- _Exercise prompt_
A word-for-word copy of the records below is required.

- _Dataset records_
━━━━━━━━━━━━━━━━━━━━━━━━━━━━━━
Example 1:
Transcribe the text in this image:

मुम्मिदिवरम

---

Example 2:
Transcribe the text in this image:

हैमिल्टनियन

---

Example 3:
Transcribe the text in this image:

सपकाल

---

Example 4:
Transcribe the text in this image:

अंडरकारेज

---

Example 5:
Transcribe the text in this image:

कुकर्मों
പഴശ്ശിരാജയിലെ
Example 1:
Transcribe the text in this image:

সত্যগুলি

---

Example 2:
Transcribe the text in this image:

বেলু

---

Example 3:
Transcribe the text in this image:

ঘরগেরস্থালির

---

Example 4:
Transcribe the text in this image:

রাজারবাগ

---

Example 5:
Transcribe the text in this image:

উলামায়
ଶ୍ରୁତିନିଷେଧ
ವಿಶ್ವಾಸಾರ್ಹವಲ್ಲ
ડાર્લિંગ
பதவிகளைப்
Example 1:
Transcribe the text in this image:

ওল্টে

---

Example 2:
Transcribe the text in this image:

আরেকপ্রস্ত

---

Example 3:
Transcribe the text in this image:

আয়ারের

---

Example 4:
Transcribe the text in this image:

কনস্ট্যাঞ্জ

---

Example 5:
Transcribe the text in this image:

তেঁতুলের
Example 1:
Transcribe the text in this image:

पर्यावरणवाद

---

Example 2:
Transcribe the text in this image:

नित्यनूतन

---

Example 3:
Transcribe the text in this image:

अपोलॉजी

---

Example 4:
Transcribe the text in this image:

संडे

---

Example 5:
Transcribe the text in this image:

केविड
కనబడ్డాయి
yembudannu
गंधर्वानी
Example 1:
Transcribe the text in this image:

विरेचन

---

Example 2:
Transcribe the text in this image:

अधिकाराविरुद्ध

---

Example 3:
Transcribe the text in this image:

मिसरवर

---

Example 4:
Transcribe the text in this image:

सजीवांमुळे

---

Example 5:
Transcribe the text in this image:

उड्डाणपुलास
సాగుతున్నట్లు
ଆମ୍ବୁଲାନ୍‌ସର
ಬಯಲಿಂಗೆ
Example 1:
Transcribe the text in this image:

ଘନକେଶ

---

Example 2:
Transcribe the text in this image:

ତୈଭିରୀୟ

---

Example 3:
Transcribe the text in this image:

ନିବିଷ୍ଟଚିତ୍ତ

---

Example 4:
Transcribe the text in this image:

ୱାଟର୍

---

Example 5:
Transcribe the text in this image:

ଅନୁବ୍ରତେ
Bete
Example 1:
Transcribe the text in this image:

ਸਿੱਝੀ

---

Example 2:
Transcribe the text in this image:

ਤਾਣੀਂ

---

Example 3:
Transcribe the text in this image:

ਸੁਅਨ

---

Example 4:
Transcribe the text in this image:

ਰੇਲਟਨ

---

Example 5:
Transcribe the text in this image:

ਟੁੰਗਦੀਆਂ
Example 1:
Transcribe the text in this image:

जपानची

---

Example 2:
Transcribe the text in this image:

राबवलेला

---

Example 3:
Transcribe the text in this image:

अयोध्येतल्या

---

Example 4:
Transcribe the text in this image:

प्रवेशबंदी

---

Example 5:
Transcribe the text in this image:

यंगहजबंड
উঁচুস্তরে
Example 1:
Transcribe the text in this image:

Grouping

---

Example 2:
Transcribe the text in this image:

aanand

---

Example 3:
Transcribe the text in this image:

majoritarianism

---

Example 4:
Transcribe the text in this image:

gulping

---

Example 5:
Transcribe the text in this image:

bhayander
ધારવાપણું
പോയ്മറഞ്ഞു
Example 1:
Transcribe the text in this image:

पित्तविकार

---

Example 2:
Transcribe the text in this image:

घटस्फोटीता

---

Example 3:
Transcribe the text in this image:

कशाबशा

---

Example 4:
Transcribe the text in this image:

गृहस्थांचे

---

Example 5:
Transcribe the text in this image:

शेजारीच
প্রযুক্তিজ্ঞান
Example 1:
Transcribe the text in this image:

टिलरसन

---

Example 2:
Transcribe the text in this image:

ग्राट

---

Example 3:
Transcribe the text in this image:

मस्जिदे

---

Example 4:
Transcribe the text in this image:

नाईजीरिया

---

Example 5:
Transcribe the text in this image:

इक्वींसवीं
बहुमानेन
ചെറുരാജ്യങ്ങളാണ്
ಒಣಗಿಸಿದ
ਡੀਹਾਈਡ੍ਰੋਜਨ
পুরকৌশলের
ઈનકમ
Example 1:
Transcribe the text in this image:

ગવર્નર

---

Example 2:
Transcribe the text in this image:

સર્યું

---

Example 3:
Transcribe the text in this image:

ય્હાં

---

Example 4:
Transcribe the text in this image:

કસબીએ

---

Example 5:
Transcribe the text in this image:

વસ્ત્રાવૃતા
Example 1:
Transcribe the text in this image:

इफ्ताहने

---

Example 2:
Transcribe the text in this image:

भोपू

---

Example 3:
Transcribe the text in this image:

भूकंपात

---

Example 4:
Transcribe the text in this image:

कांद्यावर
━━━━━━━━━━━━━━━━━━━━━━━━━━━━━━
- _Solution for this exercise_
Example 1:
Transcribe the text in this image:

मुम्मिदिवरम

---

Example 2:
Transcribe the text in this image:

हैमिल्टनियन

---

Example 3:
Transcribe the text in this image:

सपकाल

---

Example 4:
Transcribe the text in this image:

अंडरकारेज

---

Example 5:
Transcribe the text in this image:

कुकर्मों
പഴശ്ശിരാജയിലെ
Example 1:
Transcribe the text in this image:

সত্যগুলি

---

Example 2:
Transcribe the text in this image:

বেলু

---

Example 3:
Transcribe the text in this image:

ঘরগেরস্থালির

---

Example 4:
Transcribe the text in this image:

রাজারবাগ

---

Example 5:
Transcribe the text in this image:

উলামায়
ଶ୍ରୁତିନିଷେଧ
ವಿಶ್ವಾಸಾರ್ಹವಲ್ಲ
ડાર્લિંગ
பதவிகளைப்
Example 1:
Transcribe the text in this image:

ওল্টে

---

Example 2:
Transcribe the text in this image:

আরেকপ্রস্ত

---

Example 3:
Transcribe the text in this image:

আয়ারের

---

Example 4:
Transcribe the text in this image:

কনস্ট্যাঞ্জ

---

Example 5:
Transcribe the text in this image:

তেঁতুলের
Example 1:
Transcribe the text in this image:

पर्यावरणवाद

---

Example 2:
Transcribe the text in this image:

नित्यनूतन

---

Example 3:
Transcribe the text in this image:

अपोलॉजी

---

Example 4:
Transcribe the text in this image:

संडे

---

Example 5:
Transcribe the text in this image:

केविड
కనబడ్డాయి
yembudannu
गंधर्वानी
Example 1:
Transcribe the text in this image:

विरेचन

---

Example 2:
Transcribe the text in this image:

अधिकाराविरुद्ध

---

Example 3:
Transcribe the text in this image:

मिसरवर

---

Example 4:
Transcribe the text in this image:

सजीवांमुळे

---

Example 5:
Transcribe the text in this image:

उड्डाणपुलास
సాగుతున్నట్లు
ଆମ୍ବୁଲାନ୍‌ସର
ಬಯಲಿಂಗೆ
Example 1:
Transcribe the text in this image:

ଘନକେଶ

---

Example 2:
Transcribe the text in this image:

ତୈଭିରୀୟ

---

Example 3:
Transcribe the text in this image:

ନିବିଷ୍ଟଚିତ୍ତ

---

Example 4:
Transcribe the text in this image:

ୱାଟର୍

---

Example 5:
Transcribe the text in this image:

ଅନୁବ୍ରତେ
Bete
Example 1:
Transcribe the text in this image:

ਸਿੱਝੀ

---

Example 2:
Transcribe the text in this image:

ਤਾਣੀਂ

---

Example 3:
Transcribe the text in this image:

ਸੁਅਨ

---

Example 4:
Transcribe the text in this image:

ਰੇਲਟਨ

---

Example 5:
Transcribe the text in this image:

ਟੁੰਗਦੀਆਂ
Example 1:
Transcribe the text in this image:

जपानची

---

Example 2:
Transcribe the text in this image:

राबवलेला

---

Example 3:
Transcribe the text in this image:

अयोध्येतल्या

---

Example 4:
Transcribe the text in this image:

प्रवेशबंदी

---

Example 5:
Transcribe the text in this image:

यंगहजबंड
উঁচুস্তরে
Example 1:
Transcribe the text in this image:

Grouping

---

Example 2:
Transcribe the text in this image:

aanand

---

Example 3:
Transcribe the text in this image:

majoritarianism

---

Example 4:
Transcribe the text in this image:

gulping

---

Example 5:
Transcribe the text in this image:

bhayander
ધારવાપણું
പോയ്മറഞ്ഞു
Example 1:
Transcribe the text in this image:

पित्तविकार

---

Example 2:
Transcribe the text in this image:

घटस्फोटीता

---

Example 3:
Transcribe the text in this image:

कशाबशा

---

Example 4:
Transcribe the text in this image:

गृहस्थांचे

---

Example 5:
Transcribe the text in this image:

शेजारीच
প্রযুক্তিজ্ঞান
Example 1:
Transcribe the text in this image:

टिलरसन

---

Example 2:
Transcribe the text in this image:

ग्राट

---

Example 3:
Transcribe the text in this image:

मस्जिदे

---

Example 4:
Transcribe the text in this image:

नाईजीरिया

---

Example 5:
Transcribe the text in this image:

इक्वींसवीं
बहुमानेन
ചെറുരാജ്യങ്ങളാണ്
ಒಣಗಿಸಿದ
ਡੀਹਾਈਡ੍ਰੋਜਨ
পুরকৌশলের
ઈનકમ
Example 1:
Transcribe the text in this image:

ગવર્નર

---

Example 2:
Transcribe the text in this image:

સર્યું

---

Example 3:
Transcribe the text in this image:

ય્હાં

---

Example 4:
Transcribe the text in this image:

કસબીએ

---

Example 5:
Transcribe the text in this image:

વસ્ત્રાવૃતા
Example 1:
Transcribe the text in this image:

इफ्ताहने

---

Example 2:
Transcribe the text in this image:

भोपू

---

Example 3:
Transcribe the text in this image:

भूकंपात

---

Example 4:
Transcribe the text in this image:

कांद्यावर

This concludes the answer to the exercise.